Spirit Of Unicorn Music 2021
Romance as affirmed by tragedy: former ivories driver with YES details the September 11th course to find the meaning of life.
Less celebrated than his successors – Messrs. Wakeman, Moraz and Downes – despite his prominent presence on YES’ biggest hit “Owner Of A Lonely Heart” that signaled his return to the fold, Tony Kaye, as surprising as it may seem, has never had a solo career. Yes, the keyboard player was a cofounder of BADGER and was part of Michael Des Barres‘ DETECTIVE; he also toured with David Bowie and performed as a duo, doing primarily his old numbers, with Billy Sherwood, yet there was no record under Kaye’s own name. Until the twentieth anniversary of 9/11 when Tony finally put out a mostly instrumental opus he’d been working on for two decades. This concept album not only comments on the global changes which happened in 2001 but also charts the development of the musician’s relationship with actress Dani Torchia whom he met soon after the attacks.
Even though almost all of the platter’s pieces relate to a particular moment in the fateful day’s events, they must be perceived as a whole – as a suite, as signaled by the solemn, faux-orchestral “911 Overture” that’s preceded with a pacifying pairing, weirdly credited to Tony, of “Twinkle Twinkle Little Star” and “Twilight Time” which is wrapped in tenderly thundering Hammond passages whose jazzed-up airiness will soon be swept away on a spiritual vocalese. However, the piano tinkle of “NYC Blues” brings the flight of fantasy down to earth where snippets of media feeds detail the proceedings, letting the various synthesized threads of “Battle Cry” interweave and swell to thicken and darken the atmosphere – stricken with Middle Eastern patterns – only to fold back, first to new-age nebulosity and then to the honky-tonk sway of “285 Fulton Street” and to “Let’s Roll” and its desperate recital.

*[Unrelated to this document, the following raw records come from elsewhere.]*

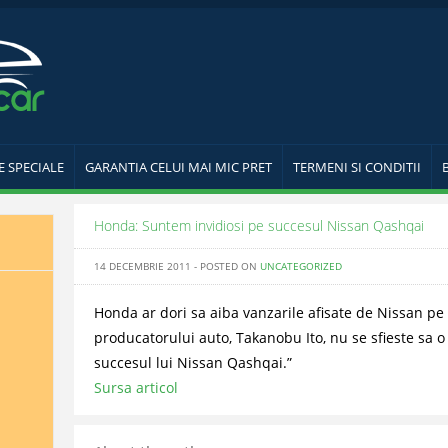
E SPECIALE
GARANTIA CELUI MAI MIC PRET
TERMENI SI CONDITII
Honda: Suntem invidiosi pe succesul Nissan Qashqai
14 DECEMBRIE 2011 - POSTED ON
UNCATEGORIZED
Honda ar dori sa aiba vanzarile afisate de Nissan pe
producatorului auto, Takanobu Ito, nu se sfieste sa 
succesul lui Nissan Qashqai.”
Sursa articol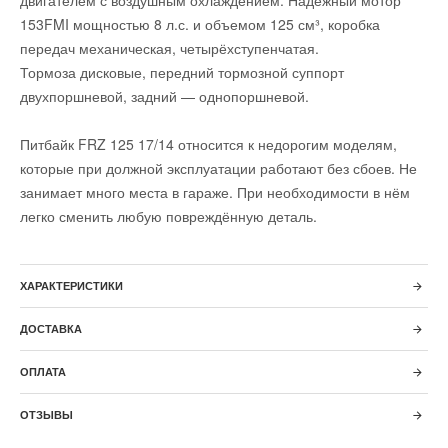
двигателем с воздушным охлаждением. Надёжный мотор
153FMI мощностью 8 л.с. и объемом 125 см³, коробка
передач механическая, четырёхступенчатая.
Тормоза дисковые, передний тормозной суппорт
двухпоршневой, задний — однопоршневой.
Питбайк FRZ 125 17/14 относится к недорогим моделям,
которые при должной эксплуатации работают без сбоев. Не
занимает много места в гараже. При необходимости в нём
легко сменить любую повреждённую деталь.
ХАРАКТЕРИСТИКИ
ДОСТАВКА
ОПЛАТА
ОТЗЫВЫ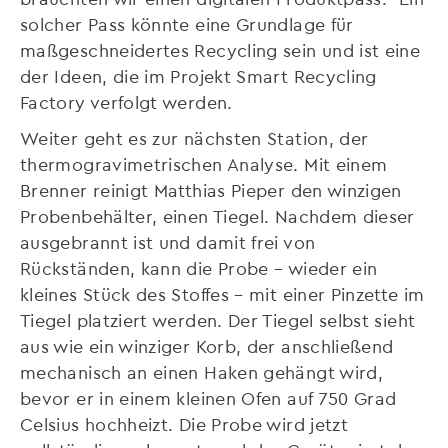
solcher Pass könnte eine Grundlage für
maßgeschneidertes Recycling sein und ist eine
der Ideen, die im Projekt Smart Recycling
Factory verfolgt werden.
Weiter geht es zur nächsten Station, der
thermogravimetrischen Analyse. Mit einem
Brenner reinigt Matthias Pieper den winzigen
Probenbehälter, einen Tiegel. Nachdem dieser
ausgebrannt ist und damit frei von
Rückständen, kann die Probe – wieder ein
kleines Stück des Stoffes – mit einer Pinzette im
Tiegel platziert werden. Der Tiegel selbst sieht
aus wie ein winziger Korb, der anschließend
mechanisch an einen Haken gehängt wird,
bevor er in einem kleinen Ofen auf 750 Grad
Celsius hochheizt. Die Probe wird jetzt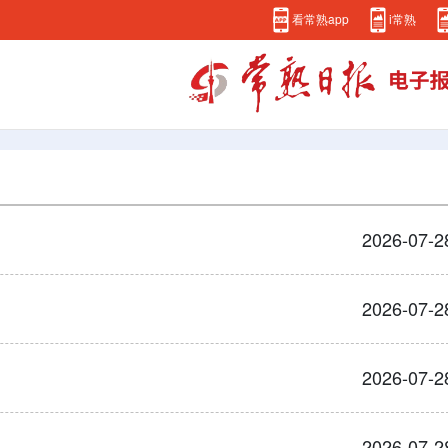
看常熟app
i常熟
2026-07-2
2026-07-2
2026-07-2
2026-07-2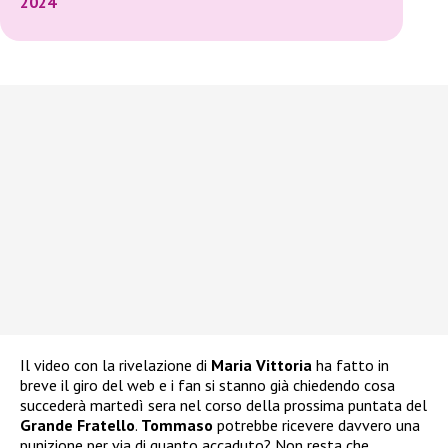
2024
Il video con la rivelazione di
Maria Vittoria
ha fatto in
breve il giro del web e i fan si stanno già chiedendo cosa
succederà martedì sera nel corso della prossima puntata del
Grande Fratello
.
Tommaso
potrebbe ricevere davvero una
punizione per via di quanto accaduto? Non resta che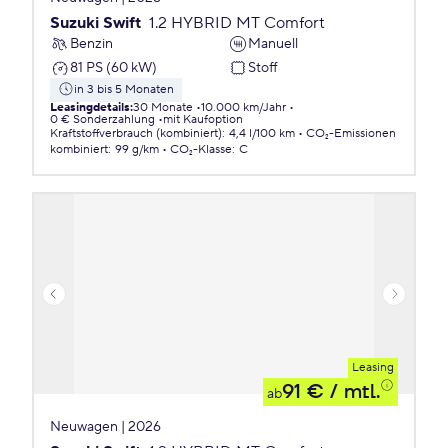
Suzuki Swift
1.2 HYBRID MT Comfort
Benzin
Manuell
81 PS (60 kW)
Stoff
in 3 bis 5 Monaten
Leasingdetails
:
30 Monate
10.000 km/Jahr
0 € Sonderzahlung
mit Kaufoption
Kraftstoffverbrauch (kombiniert)
:
4,4 l/100 km
CO₂-Emissionen
kombiniert
:
99 g/km
CO₂-Klasse
:
C
Leasing
91 €
/ mtl.
ab
Neuwagen | 2026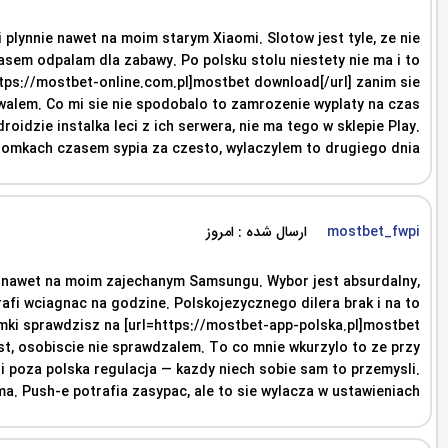
plynnie nawet na moim starym Xiaomi. Slotow jest tyle, ze nie
asem odpalam dla zabawy. Po polsku stolu niestety nie ma i to
https://mostbet-online.com.pl]mostbet download[/url] zanim sie
towalem. Co mi sie nie spodobalo to zamrozenie wyplaty na czas
oidzie instalka leci z ich serwera, nie ma tego w sklepie Play.
promkach czasem sypia za czesto, wylaczylem to drugiego dnia.
ارسال شده : امروز
mostbet_fwpi
nie nawet na moim zajechanym Samsungu. Wybor jest absurdalny,
rafi wciagnac na godzine. Polskojezycznego dilera brak i na to
romki sprawdzisz na [url=https://mostbet-app-polska.pl]mostbet
jest, osobiscie nie sprawdzalem. To co mnie wkurzylo to ze przy
li poza polska regulacja — kazdy niech sobie sam to przemysli.
a. Push-e potrafia zasypac, ale to sie wylacza w ustawieniach.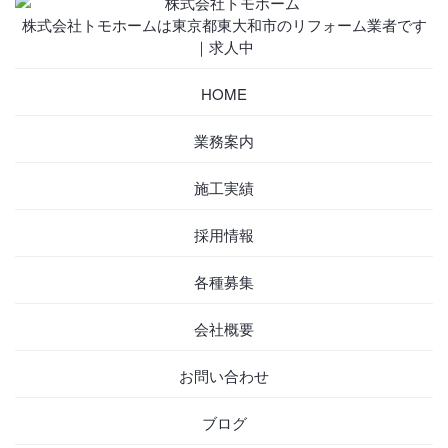
株式会社トモホームは東京都東大和市のリフォーム業者です
｜求人中
HOME
業務案内
施工実績
採用情報
各種募集
会社概要
お問い合わせ
ブログ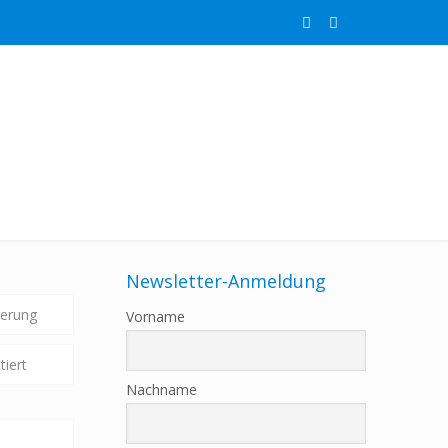
Newsletter-Anmeldung
ierung
Vorname
tiert
Nachname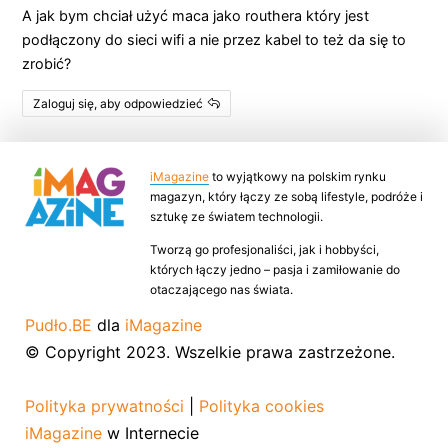
A jak bym chciał użyć maca jako routhera który jest
podłączony do sieci wifi a nie przez kabel to też da się to
zrobić?
Zaloguj się, aby odpowiedzieć
iMagazine
to wyjątkowy na polskim rynku
magazyn, który łączy ze sobą lifestyle, podróże i
sztukę ze światem technologii.
Tworzą go profesjonaliści, jak i hobbyści,
których łączy jedno – pasja i zamiłowanie do
otaczającego nas świata.
Pudło.BE
dla
iMagazine
© Copyright 2023. Wszelkie prawa zastrzeżone.
Polityka prywatności
|
Polityka cookies
iMagazine
w Internecie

However, once the brief symphony of “Tug Of War” has elevated the drama, “Flight 11” offers a stream of groove-ridden images, an impressive sonic collage of organ ebb-and-flow and radio messages from the doomed airplanes; as a result, the quieter drift of “Towers Fall” is shocking, and the acoustic strum of “Sweetest Dreams” – the touching ballad penned and voiced by Ms. Torchia – is simply required for a greater impact. That’s why the ivories’ ripples and waves and guitar lines of “Aftermath” are so arrestingly cinematic, rather than pretentious, while “Heroes” turn out to be nigh on hymnal. It’s a proper preparation for the epic panorama “The Battle” should present, splicing Arabian prayer and dance with helicopters’ whir and machine gun roar, placing this mosaic onto progressive rock canvas – reservedly bombastic and unashamedly emotional – and resolving the tragedy in the anthemic “Hope And Triumph” and “Homecoming” where keyboards build a cathedral and have flamenco lace stroke such a magnificent edifice before “Ground Zero” takes the narrative to here and now in a typical Kaye manner: reflexive yet goosebumps-evoking.
The veteran had to deliver this opus, although he wasn’t obliged to do so: Tony did it for himself, thus finally securing his legacy. It’s what aficionados expected of him – and it’s much more than that.